What you are asked to do - Please copy every line of the rows below word for word. Omit the picture markers from your answer.

[Material for this task — start]

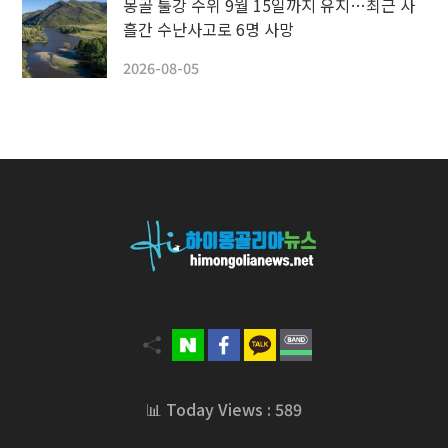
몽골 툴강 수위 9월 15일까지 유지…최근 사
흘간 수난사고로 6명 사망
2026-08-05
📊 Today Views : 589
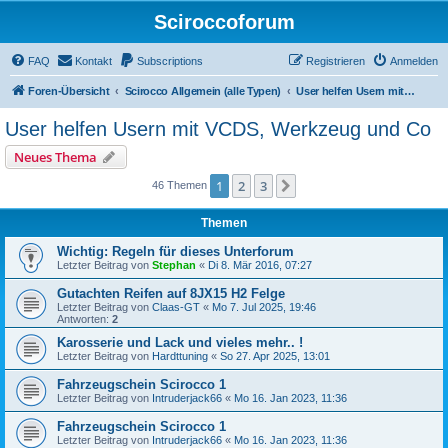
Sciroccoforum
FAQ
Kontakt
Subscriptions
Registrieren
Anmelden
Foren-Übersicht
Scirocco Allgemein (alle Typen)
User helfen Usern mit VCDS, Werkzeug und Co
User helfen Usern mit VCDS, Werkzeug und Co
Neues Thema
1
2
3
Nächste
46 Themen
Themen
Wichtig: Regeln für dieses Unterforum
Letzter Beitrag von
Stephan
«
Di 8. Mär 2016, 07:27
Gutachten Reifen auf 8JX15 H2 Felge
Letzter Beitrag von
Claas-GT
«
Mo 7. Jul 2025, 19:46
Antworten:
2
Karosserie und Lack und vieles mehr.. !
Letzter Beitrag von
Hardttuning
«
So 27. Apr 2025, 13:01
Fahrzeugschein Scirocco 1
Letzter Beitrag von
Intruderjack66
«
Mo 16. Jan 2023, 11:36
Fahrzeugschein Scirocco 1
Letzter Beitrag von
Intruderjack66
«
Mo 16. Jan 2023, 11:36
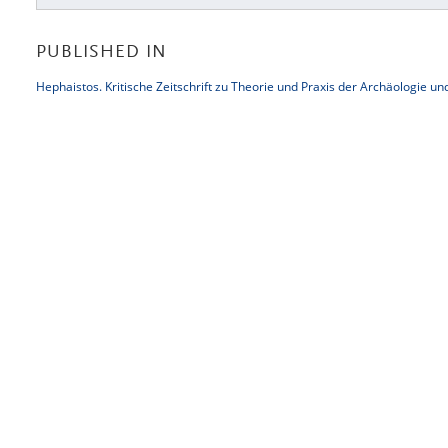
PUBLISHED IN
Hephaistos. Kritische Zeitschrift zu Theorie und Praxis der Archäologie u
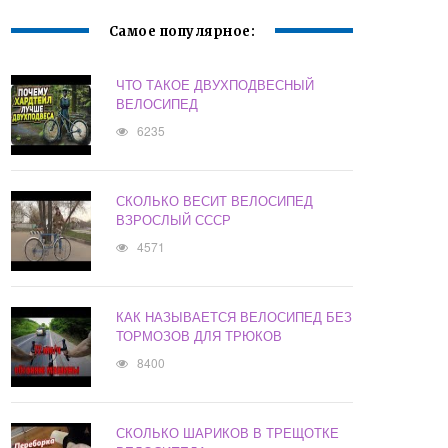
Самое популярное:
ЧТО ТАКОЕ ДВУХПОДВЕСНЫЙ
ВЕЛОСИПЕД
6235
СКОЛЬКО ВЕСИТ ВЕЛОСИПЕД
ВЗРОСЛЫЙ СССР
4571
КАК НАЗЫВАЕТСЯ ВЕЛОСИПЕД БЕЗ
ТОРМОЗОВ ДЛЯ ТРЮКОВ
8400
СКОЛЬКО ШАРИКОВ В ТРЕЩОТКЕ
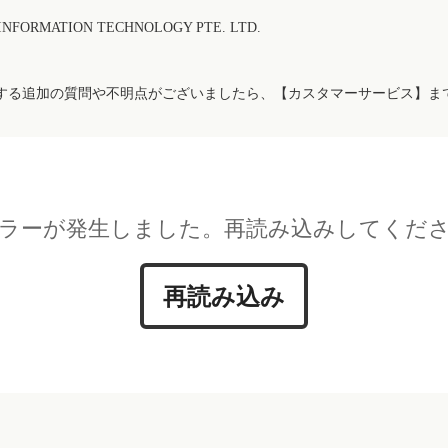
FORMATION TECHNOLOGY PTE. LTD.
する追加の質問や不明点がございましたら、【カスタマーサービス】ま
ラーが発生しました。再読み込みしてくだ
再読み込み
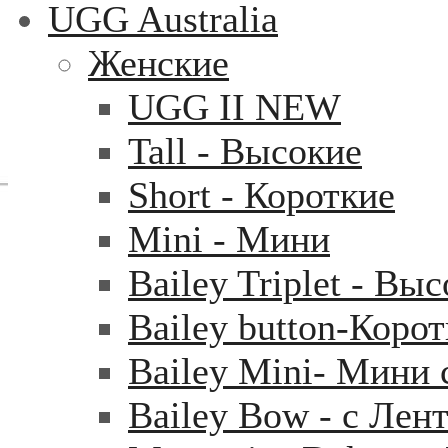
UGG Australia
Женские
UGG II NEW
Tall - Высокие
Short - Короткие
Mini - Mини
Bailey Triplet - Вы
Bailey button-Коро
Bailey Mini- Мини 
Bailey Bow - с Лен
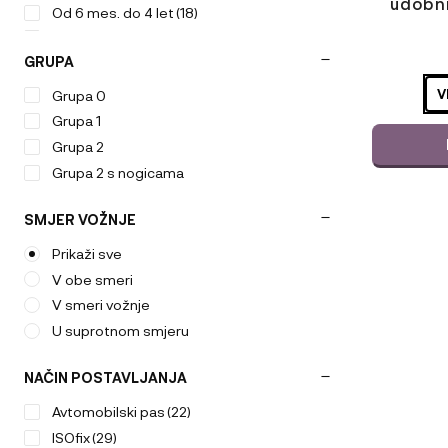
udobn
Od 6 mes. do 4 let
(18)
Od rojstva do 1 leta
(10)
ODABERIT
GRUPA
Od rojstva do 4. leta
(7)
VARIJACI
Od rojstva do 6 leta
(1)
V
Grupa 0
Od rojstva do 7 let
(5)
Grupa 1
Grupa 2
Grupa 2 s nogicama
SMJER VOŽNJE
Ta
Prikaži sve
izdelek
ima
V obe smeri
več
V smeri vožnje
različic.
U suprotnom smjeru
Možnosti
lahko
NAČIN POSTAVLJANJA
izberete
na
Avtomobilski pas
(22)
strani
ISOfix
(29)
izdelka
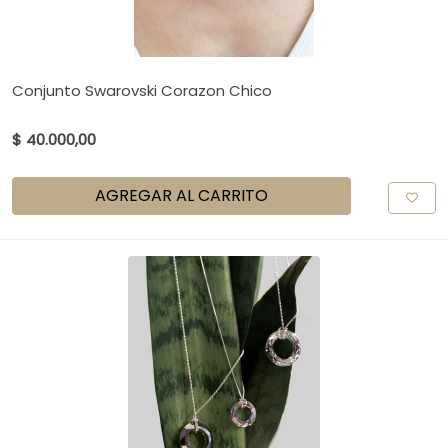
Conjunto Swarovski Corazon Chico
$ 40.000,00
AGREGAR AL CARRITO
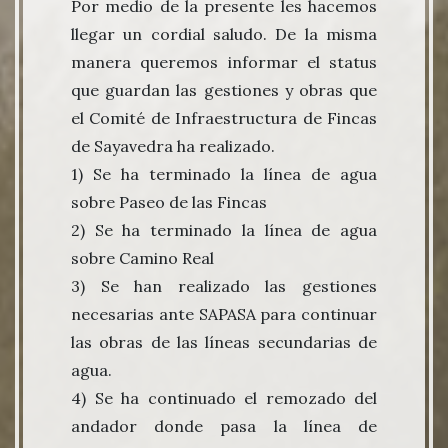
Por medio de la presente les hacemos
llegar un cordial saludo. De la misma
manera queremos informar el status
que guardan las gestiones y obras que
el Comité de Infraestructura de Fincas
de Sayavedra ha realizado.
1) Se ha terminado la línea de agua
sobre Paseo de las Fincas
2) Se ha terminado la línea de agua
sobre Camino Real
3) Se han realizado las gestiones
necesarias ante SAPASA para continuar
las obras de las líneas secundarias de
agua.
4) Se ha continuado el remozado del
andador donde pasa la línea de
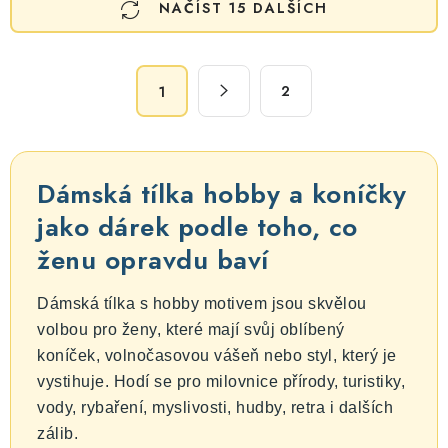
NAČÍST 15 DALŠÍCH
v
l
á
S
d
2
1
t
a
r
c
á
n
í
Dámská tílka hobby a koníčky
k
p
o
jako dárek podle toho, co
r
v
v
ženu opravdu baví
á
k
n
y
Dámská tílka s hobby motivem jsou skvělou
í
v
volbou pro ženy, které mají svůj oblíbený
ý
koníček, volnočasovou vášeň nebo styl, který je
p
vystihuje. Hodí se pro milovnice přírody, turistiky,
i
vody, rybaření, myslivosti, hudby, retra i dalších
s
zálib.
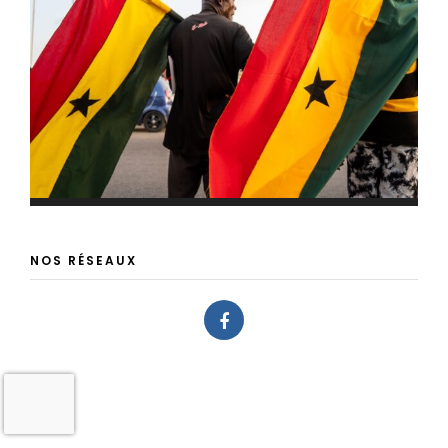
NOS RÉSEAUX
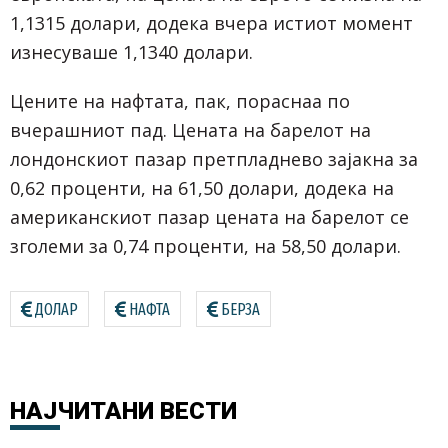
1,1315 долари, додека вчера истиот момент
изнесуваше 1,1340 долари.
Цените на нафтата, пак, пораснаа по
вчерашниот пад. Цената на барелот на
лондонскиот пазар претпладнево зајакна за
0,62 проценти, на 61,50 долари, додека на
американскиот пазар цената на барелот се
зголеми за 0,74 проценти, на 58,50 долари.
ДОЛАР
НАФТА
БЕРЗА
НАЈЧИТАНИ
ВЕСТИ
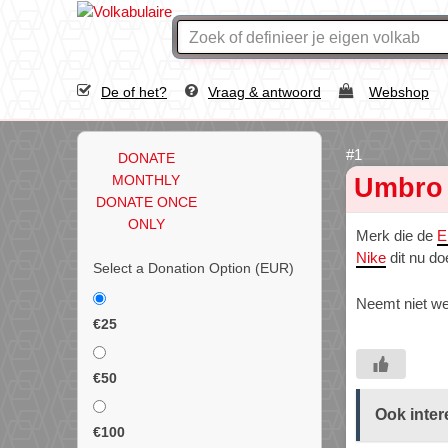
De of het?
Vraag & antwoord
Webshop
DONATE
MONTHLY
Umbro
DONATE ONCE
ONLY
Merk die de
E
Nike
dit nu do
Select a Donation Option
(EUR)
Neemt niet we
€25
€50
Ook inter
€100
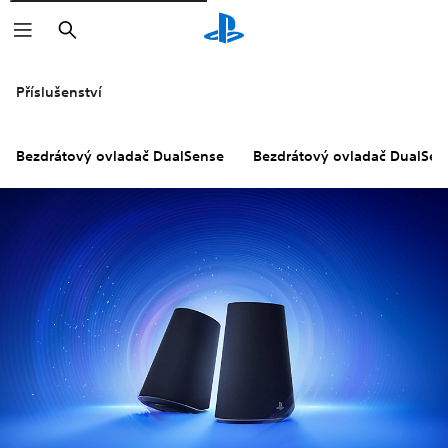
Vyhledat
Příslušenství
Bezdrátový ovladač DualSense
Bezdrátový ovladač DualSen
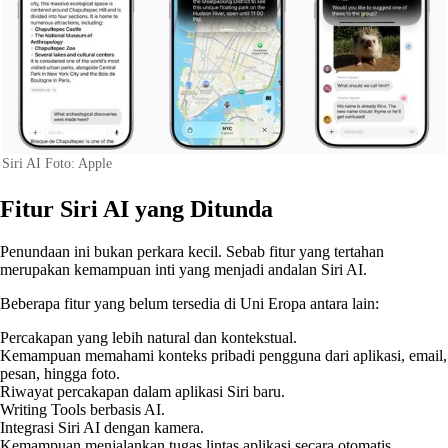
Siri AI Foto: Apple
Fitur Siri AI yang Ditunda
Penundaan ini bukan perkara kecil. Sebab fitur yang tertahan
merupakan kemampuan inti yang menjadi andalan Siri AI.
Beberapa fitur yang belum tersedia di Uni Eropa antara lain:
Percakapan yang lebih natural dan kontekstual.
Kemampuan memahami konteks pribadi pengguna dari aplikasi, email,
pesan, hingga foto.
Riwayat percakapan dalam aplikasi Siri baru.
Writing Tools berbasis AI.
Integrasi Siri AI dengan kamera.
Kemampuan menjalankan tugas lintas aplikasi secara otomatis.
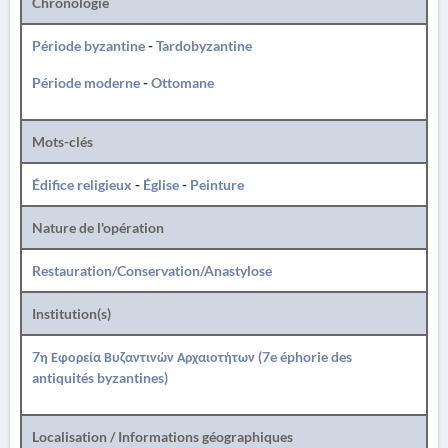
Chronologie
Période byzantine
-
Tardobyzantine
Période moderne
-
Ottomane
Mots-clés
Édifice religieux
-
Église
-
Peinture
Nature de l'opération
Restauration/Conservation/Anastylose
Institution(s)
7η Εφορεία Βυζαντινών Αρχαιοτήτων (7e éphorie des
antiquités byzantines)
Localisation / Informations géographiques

[Material for this task — finish]

Problem solution -
몽골 툴강 수위 9월 15일까지 유지…최근 사
흘간 수난사고로 6명 사망
2026-08-05
📊 Today Views : 589
Sciroccoforum
FAQ
Kontakt
Subscriptions
Registrieren
Anmelden
Foren-Übersicht
Scirocco Allgemein (alle Typen)
User helfen Usern mit VCDS, Werkzeug und Co
User helfen Usern mit VCDS, Werkzeug und Co
Neues Thema
1
2
3
Nächste
46 Themen
Themen
Wichtig: Regeln für dieses Unterforum
Letzter Beitrag von
Stephan
«
Di 8. Mär 2016, 07:27
Gutachten Reifen auf 8JX15 H2 Felge
Letzter Beitrag von
Claas-GT
«
Mo 7. Jul 2025, 19:46
Antworten:
2
Karosserie und Lack und vieles mehr.. !
Letzter Beitrag von
Hardttuning
«
So 27. Apr 2025, 13:01
Fahrzeugschein Scirocco 1
Letzter Beitrag von
Intruderjack66
«
Mo 16. Jan 2023, 11:36
Fahrzeugschein Scirocco 1
Letzter Beitrag von
Intruderjack66
«
Mo 16. Jan 2023, 11:36
PUBLISHED IN
Hephaistos. Kritische Zeitschrift zu Theorie und Praxis der Archäologie u
Самое популярное:
ЧТО ТАКОЕ ДВУХПОДВЕСНЫЙ
ВЕЛОСИПЕД
6235
СКОЛЬКО ВЕСИТ ВЕЛОСИПЕД
ВЗРОСЛЫЙ СССР
4571
КАК НАЗЫВАЕТСЯ ВЕЛОСИПЕД БЕЗ
ТОРМОЗОВ ДЛЯ ТРЮКОВ
8400
СКОЛЬКО ШАРИКОВ В ТРЕЩОТКЕ
FORMATION TECHNOLOGY PTE. LTD.
する追加の質問や不明点がございましたら、【カスタマーサービス】ま
ラーが発生しました。再読み込みしてくだ
再読み込み
UGG Australia
Женские
UGG II NEW
Tall - Высокие
Short - Короткие
Mini - Mини
Bailey Triplet - Вы
Bailey button-Коро
Bailey Mini- Мини 
Bailey Bow - с Лен
udobn
Od 6 mes. do 4 let
(18)
Od rojstva do 1 leta
(10)
ODABERIT
GRUPA
Od rojstva do 4. leta
(7)
VARIJACI
Od rojstva do 6 leta
(1)
V
Grupa 0
Od rojstva do 7 let
(5)
Grupa 1
Grupa 2
Grupa 2 s nogicama
SMJER VOŽNJE
Ta
Prikaži sve
izdelek
ima
V obe smeri
več
V smeri vožnje
različic.
U suprotnom smjeru
Možnosti
lahko
NAČIN POSTAVLJANJA
izberete
na
Avtomobilski pas
(22)
strani
ISOfix
(29)
izdelka
Conjunto Swarovski Corazon Chico
$ 40.000,00
AGREGAR AL CARRITO
Por medio de la presente les hacemos
llegar un cordial saludo. De la misma
manera queremos informar el status
que guardan las gestiones y obras que
el Comité de Infraestructura de Fincas
de Sayavedra ha realizado.
1) Se ha terminado la línea de agua
sobre Paseo de las Fincas
2) Se ha terminado la línea de agua
sobre Camino Real
3) Se han realizado las gestiones
necesarias ante SAPASA para continuar
las obras de las líneas secundarias de
agua.
4) Se ha continuado el remozado del
andador donde pasa la línea de
NAČÍST 15 DALŠÍCH
v
l
á
S
d
2
1
t
a
r
c
á
n
í
Dámská tílka hobby a koníčky
k
p
o
jako dárek podle toho, co
r
v
v
ženu opravdu baví
á
k
n
y
Dámská tílka s hobby motivem jsou skvělou
í
v
volbou pro ženy, které mají svůj oblíbený
ý
koníček, volnočasovou vášeň nebo styl, který je
p
vystihuje. Hodí se pro milovnice přírody, turistiky,
i
vody, rybaření, myslivosti, hudby, retra i dalších
s
zálib.
NOS RÉSEAUX
1,1315 долари, додека вчера истиот момент
изнесуваше 1,1340 долари.
Цените на нафтата, пак, пораснаа по
вчерашниот пад. Цената на барелот на
лондонскиот пазар претпладнево зајакна за
0,62 проценти, на 61,50 долари, додека на
американскиот пазар цената на барелот се
зголеми за 0,74 проценти, на 58,50 долари.
ДОЛАР
НАФТА
БЕРЗА
НАЈЧИТАНИ
ВЕСТИ
De of het?
Vraag & antwoord
Webshop
DONATE
MONTHLY
Umbro
DONATE ONCE
ONLY
Merk die de
E
Nike
dit nu do
Select a Donation Option
(EUR)
Neemt niet we
€25
€50
Ook inter
€100
Vyhledat
Příslušenství
Bezdrátový ovladač DualSense
Bezdrátový ovladač DualSen
Siri AI Foto: Apple
Fitur Siri AI yang Ditunda
Penundaan ini bukan perkara kecil. Sebab fitur yang tertahan
merupakan kemampuan inti yang menjadi andalan Siri AI.
Beberapa fitur yang belum tersedia di Uni Eropa antara lain:
Percakapan yang lebih natural dan kontekstual.
Kemampuan memahami konteks pribadi pengguna dari aplikasi, email,
pesan, hingga foto.
Riwayat percakapan dalam aplikasi Siri baru.
Writing Tools berbasis AI.
Integrasi Siri AI dengan kamera.
Kemampuan menjalankan tugas lintas aplikasi secara otomatis.
Chronologie
Période byzantine
-
Tardobyzantine
Période moderne
-
Ottomane
Mots-clés
Édifice religieux
-
Église
-
Peinture
Nature de l'opération
Restauration/Conservation/Anastylose
Institution(s)
7η Εφορεία Βυζαντινών Αρχαιοτήτων (7e éphorie des
antiquités byzantines)
Localisation / Informations géographiques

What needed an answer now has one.